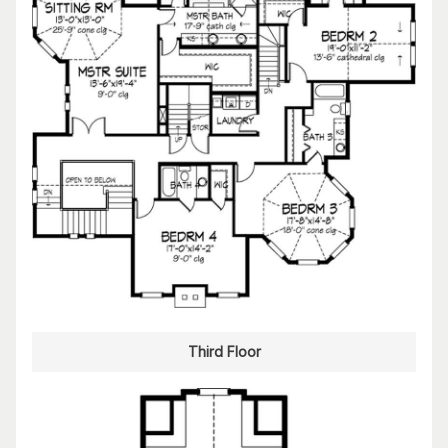
Third Floor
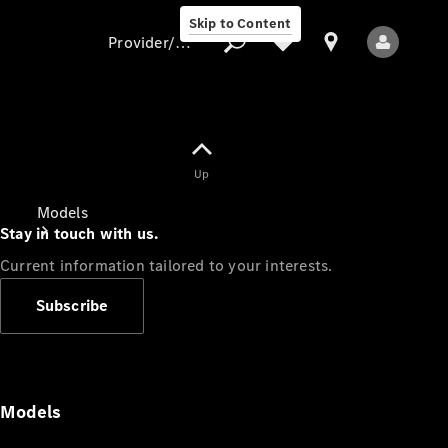
Skip to Content
Provider/data protection
Provider/data
Up
protection
Models
Stay in touch with us.
Current information tailored to your interests.
Subscribe
All Models
Models
Electric models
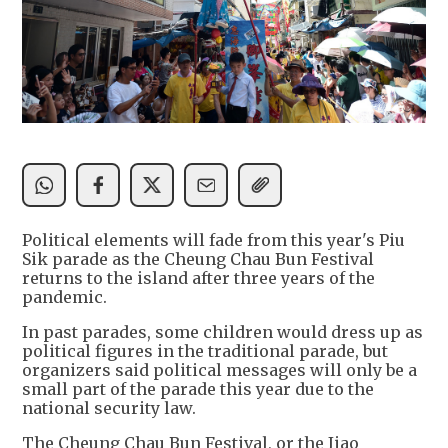
Political elements will fade from this year's Piu
Sik parade as the Cheung Chau Bun Festival
returns to the island after three years of the
pandemic.
In past parades, some children would dress up as
political figures in the traditional parade, but
organizers said political messages will only be a
small part of the parade this year due to the
national security law.
The Cheung Chau Bun Festival, or the Jiao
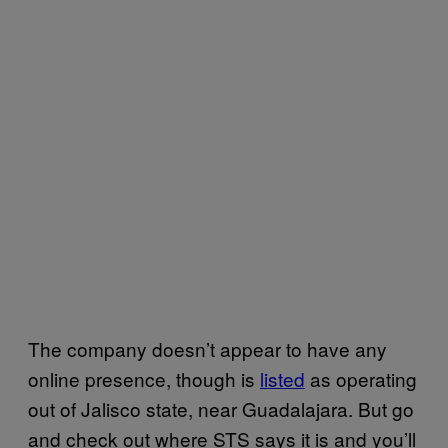
The company doesn’t appear to have any
online presence, though is
listed
as operating
out of Jalisco state, near Guadalajara. But go
and check out where
STS
says it is and you’ll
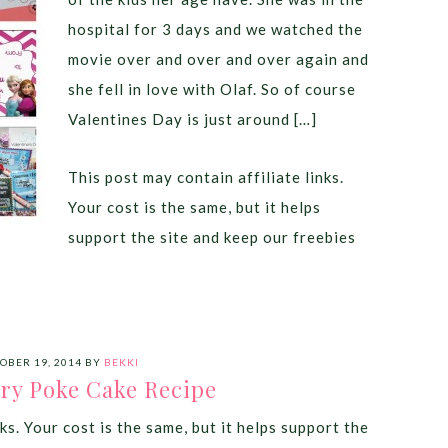
hospital for 3 days and we watched the
movie over and over and over again and
she fell in love with Olaf. So of course
Valentines Day is just around […]
This post may contain affiliate links.
Your cost is the same, but it helps
support the site and keep our freebies
OBER 19, 2014
BY
BEKKI
ry Poke Cake Recipe
ks. Your cost is the same, but it helps support the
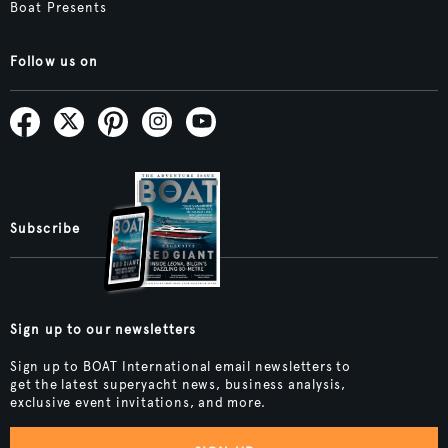
Boat Presents
Follow us on
Subscribe
Sign up to our newsletters
Sign up to BOAT International email newsletters to
get the latest superyacht news, business analysis,
exclusive event invitations, and more.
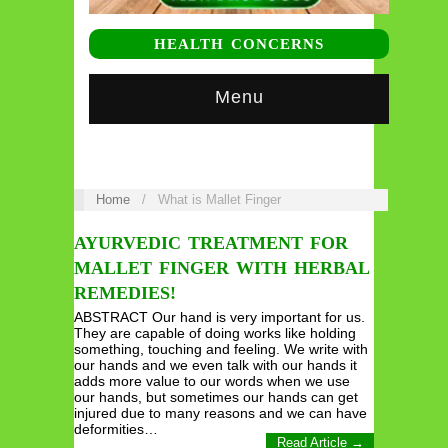
HEALTH CONCERNS
Menu
Home
/
What is Mallet Finger
AYURVEDIC TREATMENT FOR
MALLET FINGER WITH HERBAL
REMEDIES!
ABSTRACT Our hand is very important for us.
They are capable of doing works like holding
something, touching and feeling. We write with
our hands and we even talk with our hands it
adds more value to our words when we use
our hands, but sometimes our hands can get
injured due to many reasons and we can have
deformities…
Read Article →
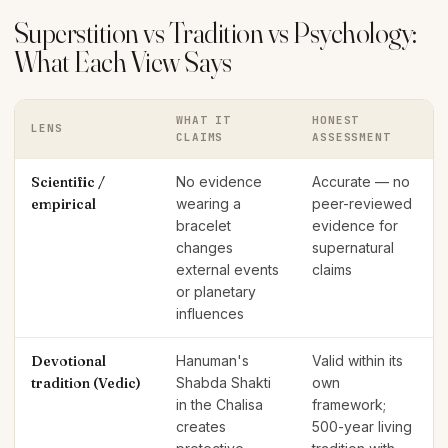
Superstition vs Tradition vs Psychology:
What Each View Says
WHAT IT
HONEST
LENS
CLAIMS
ASSESSMENT
Scientific /
No evidence
Accurate — no
empirical
wearing a
peer-reviewed
bracelet
evidence for
changes
supernatural
external events
claims
or planetary
influences
Devotional
Hanuman's
Valid within its
tradition (Vedic)
Shabda Shakti
own
in the Chalisa
framework;
creates
500-year living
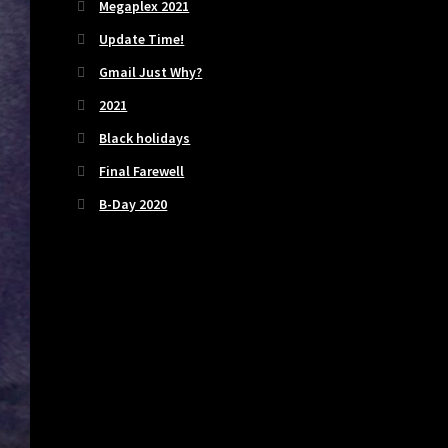
Megaplex 2021
Update Time!
Gmail Just Why?
2021
Black holidays
Final Farewell
B-Day 2020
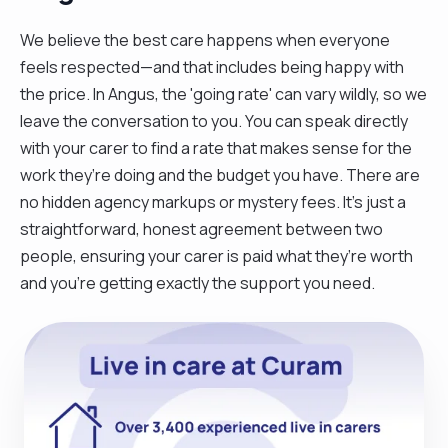
We believe the best care happens when everyone
feels respected—and that includes being happy with
the price. In Angus, the 'going rate' can vary wildly, so we
leave the conversation to you. You can speak directly
with your carer to find a rate that makes sense for the
work they’re doing and the budget you have. There are
no hidden agency markups or mystery fees. It’s just a
straightforward, honest agreement between two
people, ensuring your carer is paid what they’re worth
and you’re getting exactly the support you need.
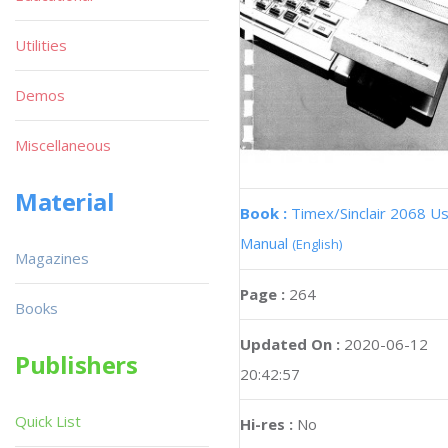
Utilities
Demos
Miscellaneous
Material
Book :
Timex/Sinclair 2068 U
Manual
(English)
Magazines
Page :
264
Books
Updated On :
2020-06-12
Publishers
20:42:57
Quick List
Hi-res :
No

·····

_Problem to solve:_ Render every line of the entries above as a Markdown table with the columns Row and Line, numbering each row and skipping blank lines. Leave out the pictures.

_Finished task:_
| Row | Line |
|---|---|
| 1 | Third Floor |
| 2 | Skip to Content |
| 3 | Provider/data protection |
| 4 | Provider/data |
| 5 | Up |
| 6 | protection |
| 7 | Models |
| 8 | Stay in touch with us. |
| 9 | Current information tailored to your interests. |
| 10 | Subscribe |
| 11 | All Models |
| 12 | Models |
| 13 | Electric models |
| 14 | Political elements will fade from this year's Piu |
| 15 | Sik parade as the Cheung Chau Bun Festival |
| 16 | returns to the island after three years of the |
| 17 | pandemic. |
| 18 | In past parades, some children would dress up as |
| 19 | political figures in the traditional parade, but |
| 20 | organizers said political messages will only be a |
| 21 | small part of the parade this year due to the |
| 22 | national security law. |
| 23 | The Cheung Chau Bun Festival, or the Jiao |
| 24 | The company doesn’t appear to have any |
| 25 | online presence, though is |
| 26 | listed |
| 27 | as operating |
| 28 | out of Jalisco state, near Guadalajara. But go |
| 29 | and check out where |
| 30 | STS |
| 31 | says it is and you’ll |
| 32 | hospital for 3 days and we watched the |
| 33 | movie over and over and over again and |
| 34 | she fell in love with Olaf. So of course |
| 35 | Valentines Day is just around […] |
| 36 | This post may contain affiliate links. |
| 37 | Your cost is the same, but it helps |
| 38 | support the site and keep our freebies |
| 39 | OBER 19, 2014 |
| 40 | BY |
| 41 | BEKKI |
| 42 | ry Poke Cake Recipe |
| 43 | ks. Your cost is the same, but it helps support the |
| 44 | Boat Presents |
| 45 | Follow us on |
| 46 | Subscribe |
| 47 | Sign up to our newsletters |
| 48 | Sign up to BOAT International email newsletters to |
| 49 | get the latest superyacht news, business analysis, |
| 50 | exclusive event invitations, and more. |
| 51 | HEALTH CONCERNS |
| 52 | Menu |
| 53 | Home |
| 54 | / |
| 55 | What is Mallet Finger |
| 56 | AYURVEDIC TREATMENT FOR |
| 57 | MALLET FINGER WITH HERBAL |
| 58 | REMEDIES! |
| 59 | ABSTRACT Our hand is very important for us. |
| 60 | They are capable of doing works like holding |
| 61 | something, touching and feeling. We write with |
| 62 | our hands and we even talk with our hands it |
| 63 | adds more value to our words when we use |
| 64 | our hands, but sometimes our hands can get |
| 65 | injured due to many reasons and we can have |
| 66 | deformities… |
| 67 | Read Article → |
| 68 | Superstition vs Tradition vs Psychology: |
| 69 | What Each View Says |
| 70 | WHAT IT |
| 71 | HONEST |
| 72 | LENS |
| 73 | CLAIMS |
| 74 | ASSESSMENT |
| 75 | Scientific / |
| 76 | No evidence |
| 77 | Accurate — no |
| 78 | empirical |
| 79 | wearing a |
| 80 | peer-reviewed |
| 81 | bracelet |
| 82 | evidence for |
| 83 | changes |
| 84 | supernatural |
| 85 | external events |
| 86 | claims |
| 87 | or planetary |
| 88 | influences |
| 89 | Devotional |
| 90 | Hanuman's |
| 91 | Valid within its |
| 92 | tradition (Vedic) |
| 93 | Shabda Shakti |
| 94 | own |
| 95 | in the Chalisa |
| 96 | framework; |
| 97 | creates |
| 98 | 500-year living |
| 99 | Megaplex 2021 |
| 100 | Update Time! |
| 101 | Gmail Just Why? |
| 102 | 2021 |
| 103 | Black holidays |
| 104 | Final Farewell |
| 105 | B-Day 2020 |
| 106 | We believe the best care happens when everyone |
| 107 | feels respected—and that includes being happy with |
| 108 | the price. In Angus, the 'going rate' can vary wildly, so we |
| 109 | leave the conversation to you. You can speak directly |
| 110 | with your carer to find a rate that makes sense for the |
| 111 | work they’re doing and the budget you have. There are |
| 112 | no hidden agency markups or mystery fees. It’s just a |
| 113 | straightforward, honest agreement between two |
| 114 | people, ensuring your carer is paid what they’re worth |
| 115 | and you’re getting exactly the support you need. |
| 116 | Utilities |
| 117 | Demos |
| 118 | Miscellaneous |
| 119 | Material |
| 120 | Book : |
| 121 | Timex/Sinclair 2068 U |
| 122 | Manual |
| 123 | (English) |
| 124 | Magazines |
| 125 | Page : |
| 126 | 264 |
| 127 | Books |
| 128 | Updated On : |
| 129 | 2020-06-12 |
| 130 | Publishers |
| 131 | 20:42:57 |
| 132 | Quick List |
| 133 | Hi-res : |
| 134 | No |